The Court pointed out that because all three elements must be met, courts will be free to address them in any particular order. For example, many courts may choose to start with Part B or Part C, which may be easier and clearer for a court to determine than Part A. In applying the ABC test to Dynamex, the Court found that the class of delivery drivers could be certified under Part B because the question of whether the drivers were performing work outside Dynamex’s usual course of business could clearly be resolved on a class-wide basis. The Court also held that the drivers could defeat Part C, and therefore did not need to address Part A of the test.
The Court’s Reasoning
In its 82-page decision, the Court detailed at length the policy reasons behind the various tests that historically have been applied in determining independent contractor status. Ultimately, the Court reasoned that the ABC test provides more clarity for employers; it is in line with California wage orders’ history and fundamental purpose of providing workers fair wages and basic protections; and it will provide less opportunity for manipulation. The Court also recognized that the consequences of misclassification are severe, as misclassification impacts not only workers, but also honest competitors and the public as a whole.
Although the test does provide increased clarity regarding the elements that a hiring entity must meet to establish that a worker is an independent contractor, there is still a degree of uncertainty surrounding practical application of the ABC test.

#### [INFORMATION GIVEN]
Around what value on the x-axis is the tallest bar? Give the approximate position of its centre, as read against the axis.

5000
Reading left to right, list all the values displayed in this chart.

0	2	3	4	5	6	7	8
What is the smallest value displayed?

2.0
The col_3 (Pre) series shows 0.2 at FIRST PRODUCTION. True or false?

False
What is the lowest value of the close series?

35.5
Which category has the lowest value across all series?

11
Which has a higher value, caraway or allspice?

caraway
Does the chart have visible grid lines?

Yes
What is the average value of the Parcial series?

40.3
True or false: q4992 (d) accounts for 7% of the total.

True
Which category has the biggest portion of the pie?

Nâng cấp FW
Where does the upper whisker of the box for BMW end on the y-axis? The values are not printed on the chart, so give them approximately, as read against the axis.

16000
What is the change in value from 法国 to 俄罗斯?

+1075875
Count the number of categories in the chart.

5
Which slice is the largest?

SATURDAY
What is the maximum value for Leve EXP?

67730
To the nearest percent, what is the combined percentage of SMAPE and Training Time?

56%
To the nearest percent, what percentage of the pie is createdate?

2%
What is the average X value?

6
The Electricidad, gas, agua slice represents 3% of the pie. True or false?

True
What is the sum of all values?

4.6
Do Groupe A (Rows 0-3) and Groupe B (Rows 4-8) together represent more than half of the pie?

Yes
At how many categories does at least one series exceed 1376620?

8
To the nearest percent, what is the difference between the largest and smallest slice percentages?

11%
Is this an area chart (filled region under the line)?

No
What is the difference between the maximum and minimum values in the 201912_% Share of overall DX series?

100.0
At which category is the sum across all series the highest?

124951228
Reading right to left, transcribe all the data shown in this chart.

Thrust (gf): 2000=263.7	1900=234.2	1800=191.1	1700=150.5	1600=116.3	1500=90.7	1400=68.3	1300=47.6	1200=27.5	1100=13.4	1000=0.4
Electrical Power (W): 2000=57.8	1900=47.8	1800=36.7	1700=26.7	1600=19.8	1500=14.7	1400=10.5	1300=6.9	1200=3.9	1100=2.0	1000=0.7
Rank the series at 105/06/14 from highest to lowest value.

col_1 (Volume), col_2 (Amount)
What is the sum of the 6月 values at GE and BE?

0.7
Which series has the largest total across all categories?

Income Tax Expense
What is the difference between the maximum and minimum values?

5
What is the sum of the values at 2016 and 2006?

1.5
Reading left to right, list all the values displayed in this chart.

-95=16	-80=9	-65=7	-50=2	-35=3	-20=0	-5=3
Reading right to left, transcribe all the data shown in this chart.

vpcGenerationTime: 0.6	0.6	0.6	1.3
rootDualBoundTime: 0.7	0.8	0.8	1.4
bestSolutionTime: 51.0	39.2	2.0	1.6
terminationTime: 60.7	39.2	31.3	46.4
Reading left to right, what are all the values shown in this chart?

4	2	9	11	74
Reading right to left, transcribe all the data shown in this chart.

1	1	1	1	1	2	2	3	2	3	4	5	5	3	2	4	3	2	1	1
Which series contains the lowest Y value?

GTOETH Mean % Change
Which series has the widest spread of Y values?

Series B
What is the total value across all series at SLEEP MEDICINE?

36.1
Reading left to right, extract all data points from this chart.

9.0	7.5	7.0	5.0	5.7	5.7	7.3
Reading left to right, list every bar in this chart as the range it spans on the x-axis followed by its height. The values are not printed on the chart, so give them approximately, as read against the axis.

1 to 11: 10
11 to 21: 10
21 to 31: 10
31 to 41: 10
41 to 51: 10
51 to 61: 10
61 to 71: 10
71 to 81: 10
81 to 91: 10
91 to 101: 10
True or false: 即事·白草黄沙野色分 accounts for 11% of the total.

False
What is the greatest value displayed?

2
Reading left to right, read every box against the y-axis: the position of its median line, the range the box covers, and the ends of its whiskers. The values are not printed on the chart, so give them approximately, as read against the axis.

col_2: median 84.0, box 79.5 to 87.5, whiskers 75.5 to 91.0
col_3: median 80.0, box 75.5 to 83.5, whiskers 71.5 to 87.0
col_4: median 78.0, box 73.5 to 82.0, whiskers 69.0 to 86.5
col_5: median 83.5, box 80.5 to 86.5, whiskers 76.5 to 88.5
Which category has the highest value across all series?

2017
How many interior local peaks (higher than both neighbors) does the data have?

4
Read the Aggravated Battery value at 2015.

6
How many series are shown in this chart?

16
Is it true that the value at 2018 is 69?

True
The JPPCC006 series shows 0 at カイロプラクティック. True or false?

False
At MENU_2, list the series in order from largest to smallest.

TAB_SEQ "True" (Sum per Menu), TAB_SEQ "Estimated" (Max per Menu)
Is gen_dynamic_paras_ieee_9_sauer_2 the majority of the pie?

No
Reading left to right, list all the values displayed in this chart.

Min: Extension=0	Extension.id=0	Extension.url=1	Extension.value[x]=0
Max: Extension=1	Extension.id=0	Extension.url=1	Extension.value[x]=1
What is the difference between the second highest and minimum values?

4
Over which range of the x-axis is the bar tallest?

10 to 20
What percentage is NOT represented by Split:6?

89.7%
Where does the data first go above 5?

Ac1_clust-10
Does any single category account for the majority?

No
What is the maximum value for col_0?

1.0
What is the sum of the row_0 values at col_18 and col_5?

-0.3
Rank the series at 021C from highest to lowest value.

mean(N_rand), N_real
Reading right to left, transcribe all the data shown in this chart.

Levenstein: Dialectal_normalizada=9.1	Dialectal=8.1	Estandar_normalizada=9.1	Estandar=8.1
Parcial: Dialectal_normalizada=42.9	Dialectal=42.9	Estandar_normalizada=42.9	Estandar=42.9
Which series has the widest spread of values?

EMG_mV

#### [ACTIVITY]
Continue the passage on the Court's ABC test for independent contractor status from where it stops.

#### [ANSWER TO THE PROBLEM]
Ultimately, there is no doubt that the ABC test will be a more difficult standard to meet than the previously applied Borello test. But it remains to be seen how the lower courts and state agencies will interpret and apply the ABC test to various industries. Additionally, because Dynamex is limited to the context of wage orders (or California Labor Code protections that are addressed in wage orders), it is unclear if or how it will impact other employment contexts, such as workers’ compensation or Labor Code protections not addressed in wage orders. For example, the California Supreme Court specifically did not address the drivers’ claims for reimbursement for business expenses under Labor Code section 2802, which is not governed by a wage order.
Another unanswered question is whether the Dynamex decision will apply retroactively to claims predating the April 30, 2018, ruling. Amicus requests were filed, asking the California Supreme Court to clarify that the test adopted in Dynamex be prospective only. On June 20, the Supreme Court denied the requests for rehearing and requests for modification.
Employers should remember that if a worker is determined to be an employee but has been misclassified as an independent contractor, claims for wage and hour violations — including under the Private Attorneys General Act (PAGA) — can be made, resulting in costly litigation.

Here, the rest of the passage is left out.